True Lobster Charlotte is a creative duo that is offering critique, collaboration and contemporary performance. We like the letter C a lot. We’re still fairly new as far as figuring out how we’re going to do this thing, so we don’t have a succinct vision/mission statement that’s a great elevator pitch. As it stands now it’s a lot of hand gestures, grunts and nonsensical words where [only] we know exactly what we mean.
How did the idea for True Lobster come together?
It came about intuitively, when MB Schaffner moved back to town from Chicago. She did some research on the companies in town and she found me with XOXO. When we met we knew right off the bat that we were on a similar wavelength. I think our neuroses are in alignment. We worked a little bit with XOXO as collaborators. We also worked together on The Sherlock Project with Paperhouse Theatre and a choose-your-own-adventure Romeo and Juliet with Chickspeare. We realized that there were foundational tenets to what we wanted to do. We want to be somewhere between an amplifier and a catapult for the creative community here. We amplify those voices and fling things forward whether we’re ready or not.
What else is on deck for True Lobster?
Contemporary performance is the aim. We have a couple of things that we do regularly. We have insta-narratives on our Instagram. It’s a series of photos with poems that can be read backwards or forwards to lend context to a story in an abstract setting. On our Instagram we also have the “etymology of words” poems. All that content is leading up to the full length production that we are working on. But before we do that, we’ve put in an application to do an installation at BOOM (the Plaza Midwood based arts and performance festival that takes place in April). The working title [of our installation] is The Hiding Place. It’s an excellent tool to develop and see how an audience engages with the world that we’re building for our full-length show, which has the working title Becoming Good. It’s a full-length piece that we’ve been working on since last March. It will probably be another six to nine months before it’s really fleshed-out.

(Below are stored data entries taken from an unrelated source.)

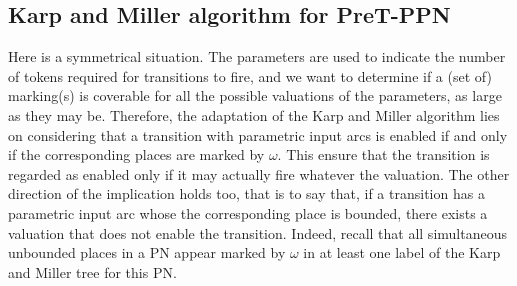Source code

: \subsection{Karp and Miller algorithm for PreT-\ac{PPN}}

Here is a symmetrical situation.
The parameters are used to indicate the number of tokens required for transitions to fire, and we want to determine if a (set of) marking(s) is coverable for all the possible valuations of the parameters, as large as they may be.
Therefore, the adaptation of the Karp and Miller algorithm lies on considering that a transition with parametric input arcs is enabled if and only if the corresponding places are marked by $\omega$.
This ensure that the transition is regarded as enabled only if it may actually fire whatever the valuation.
The other direction of the implication holds too, that is to say that, if a transition has a parametric input arc whose the corresponding place is bounded, there exists a valuation that does not enable the transition.
Indeed, recall that all simultaneous unbounded places in a \ac{PN} appear marked by $\omega$ in at least one label of the Karp and Miller tree for this \ac{PN}.

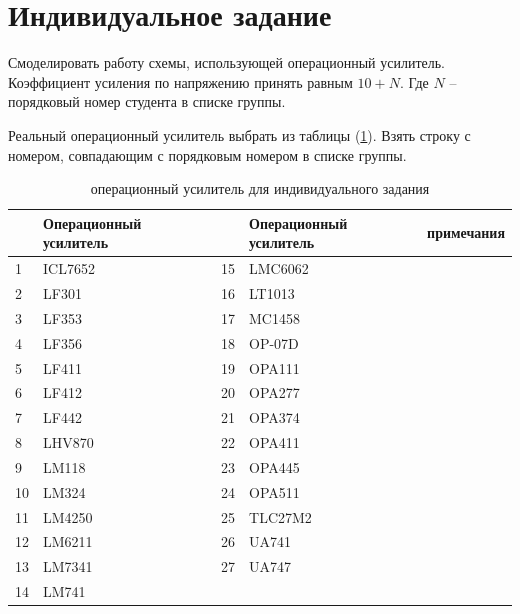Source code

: 
\vspace{-3cm}
\section{Индивидуальное задание}

Смоделировать работу схемы, использующей операционный усилитель. Коэффициент усиления по напряжению принять равным $10 + N$. Где $N$  -- порядковый номер студента в списке группы.

Реальный операционный усилитель выбрать из таблицы (\ref{opamp}). Взять строку с номером, совпадающим с порядковым номером в списке группы.

{\small
\begin{table}[!ht]
	\caption{операционный усилитель для индивидуального задания}
\begin{tabular}{ll|lll}
\toprule
	\No& Операционный усилитель&\No& Операционный усилитель& примечания\\
\midrule
1&ICL7652&15&LMC6062 &\\
2&LF301  &16&LT1013  &\\
3&LF353  &17&MC1458  &\\
4&LF356  &18&OP-07D  &\\
5&LF411  &19&OPA111  &\\
6&LF412  &20&OPA277  &\\
7&LF442  &21&OPA374  &\\
8&LHV870 &22&OPA411  &\\
9&LM118  &23&OPA445  &\\
10&LM324 &24&OPA511  &\\
11&LM4250&25&TLC27M2 &\\
12&LM6211&26&UA741   &\\
13&LM7341&27&UA747   &\\
14&LM741 &\\
\bottomrule
\end{tabular}
	\label{opamp}
\end{table}
}

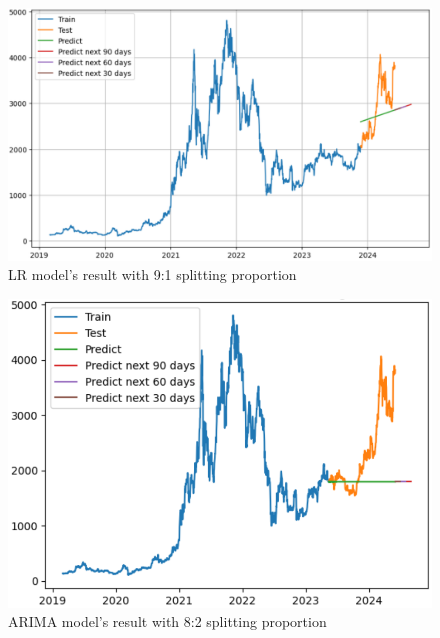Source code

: \documentclass{ieeeojies}
\begin{document}
\begin{figure}[H]
	\centering
	\begin{minipage}{0.8\linewidth}
		\centering
		\includegraphics[width=\linewidth]{bibliography/Images/LR_ETH_91.PNG}
		\caption{LR model's result with 9:1 splitting proportion}
	\end{minipage}
\end{figure}
\begin{figure}[H]
	\centering
	\begin{minipage}{0.8\linewidth}
		\centering
		\includegraphics[width=\linewidth]{bibliography/Images/ARIMA_ETH_82.PNG}
		\caption{ARIMA model's result with 8:2 splitting proportion}
	\end{minipage}
\end{figure}
\end{document}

Are you incubating the work like you used to with XOXO? Is The Hiding Place meant to be a work in progress, sort of like a trial balloon?
The Hiding Place will be connected in a way to Becoming Good. I think the big difference between what we’re trying to do with True Lobster and what we did when I was a part of XOXO is that XOXO is really interested in experimentation and with True Lobster we’re focused on intention. I think that XOXO embraced chaos. We want to be very specific about the chaos that we highlight. In the world it’s really easy to go along with things and not realize that you’re accidentally contributing to something like systemic racism for example.
It’s attractive allowing the accidents of the cosmos to come down, but there can be unintentional consequences.
Yes. [Specificity] is hard work. Becoming Good is somewhere between a fairy tale and a cultural critique on the way we raise Southern white women to uphold and propel white male patriarchy, specifically how we deal with perpetrating violence. We’re finding that the world building needs to be very clear and specific and not in a way that’s preachy. That’s why it’s in this fairy tale realm.
When you experience it, you think it’s a fun and weird Brothers Grimm/Rumpelstiltskin thing — and then it infects the audience. It’s understated, and hopefully it will remain nuanced as the text develops. [For instance], we have these little sand people in the show. They are grains of sand. There are some characters that are very intentional about the way they walk on the sand, and other characters who pay no mind. We use things like that to highlight the message.